About National Potato Chip Day
The purpose of National Potato Chip Day is to celebrate and recognize the significant role that potato chips have played in American culture and cuisine.
The story behind potato chips is that, on March 14th 1853, a picky customer kept sending back fried potatoes to the kitchen of a restaurant owned by Chef George Crum. He kept complaining they were too thick and soggy. That is when chef George Crum decided to slice the potatoes as thin as possible so they could not be eaten with a fork.
The chef then decided to fry them and send it to the customer. This creation was so loved by the customer that he became a regular visitor at the restaurant.
National Potato Chip Day Facts
Here are some fun facts about potato chips to celebrate National Potato Chip Day:
- The original potato chips were thinly sliced and fried in oil, just like today's chips. However, they were not seasoned with salt until the 1920s.
- During World War II, potato chips became known as "freedom chips" because they were one of the few snacks that was not rationed.
- In the United States, potato chips are the most popular snack food, with Americans consuming over 1.2 billion pounds of potato chips every year.
- Potato chips are not only popular in the United States, but also in many other countries around the world.

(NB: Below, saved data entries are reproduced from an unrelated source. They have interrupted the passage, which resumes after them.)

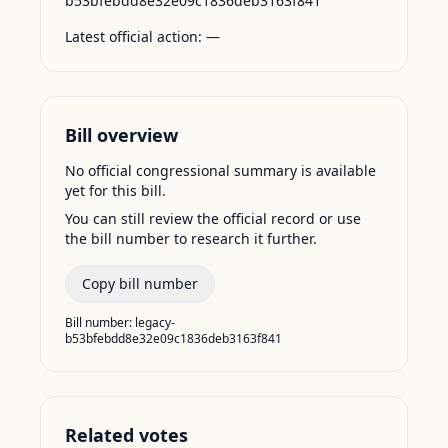
b53bfebdd8e32e09c1836deb3163f841
Latest official action:
—
Bill overview
No official congressional summary is available
yet for this bill.
You can still review the official record or use
the bill number to research it further.
Copy bill number
Bill number:
legacy-
b53bfebdd8e32e09c1836deb3163f841
Related votes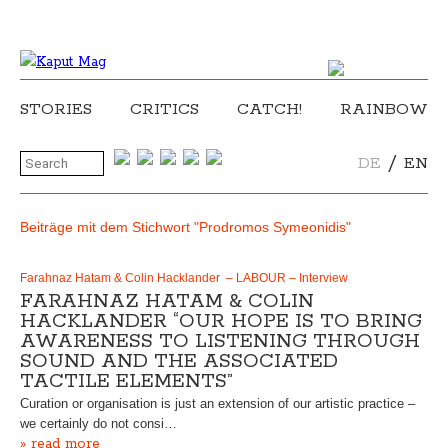
STORIES
CRITICS
CATCH!
RAINBOW
/
DE
EN
Beiträge mit dem Stichwort "Prodromos Symeonidis"
Farahnaz Hatam & Colin Hacklander – LABOUR – Interview
FARAHNAZ HATAM & COLIN
HACKLANDER “OUR HOPE IS TO BRING
AWARENESS TO LISTENING THROUGH
SOUND AND THE ASSOCIATED
TACTILE ELEMENTS”
Curation or organisation is just an extension of our artistic practice –
we certainly do not consi…
» read more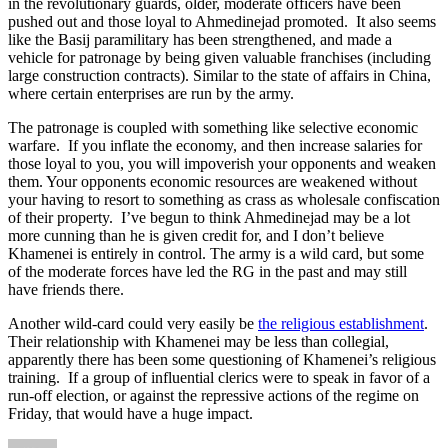
in the revolutionary guards, older, moderate officers have been
pushed out and those loyal to Ahmedinejad promoted. It also seems
like the Basij paramilitary has been strengthened, and made a
vehicle for patronage by being given valuable franchises (including
large construction contracts). Similar to the state of affairs in China,
where certain enterprises are run by the army.
The patronage is coupled with something like selective economic
warfare. If you inflate the economy, and then increase salaries for
those loyal to you, you will impoverish your opponents and weaken
them. Your opponents economic resources are weakened without
your having to resort to something as crass as wholesale confiscation
of their property. I’ve begun to think Ahmedinejad may be a lot
more cunning than he is given credit for, and I don’t believe
Khamenei is entirely in control. The army is a wild card, but some
of the moderate forces have led the RG in the past and may still
have friends there.
Another wild-card could very easily be
the religious establishment
.
Their relationship with Khamenei may be less than collegial,
apparently there has been some questioning of Khamenei’s religious
training. If a group of influential clerics were to speak in favor of a
run-off election, or against the repressive actions of the regime on
Friday, that would have a huge impact.
Author
Posted
Categories
Tags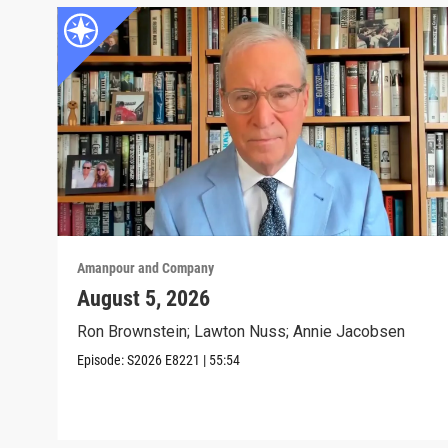
Amanpour and Company
August 5, 2026
Ron Brownstein; Lawton Nuss; Annie Jacobsen
Episode:
S2026
E8221
|
55:54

In the United Kingdom, they are known as "crisps," while in Australia they are called "chips."
- The largest bag of potato chips ever made weighed over 2,000 pounds and was created by the Pringles company in 2012.
- In addition to traditional potato chips, there are now many other varieties available, including sweet potato chips, vegetable chips, and even cricket chips made with cricket flour.
- The world's largest potato chip is on display at the Potato Museum in Blackfoot, Idaho. It measures 25 inches by 14 inches and was created by the Pringle's company.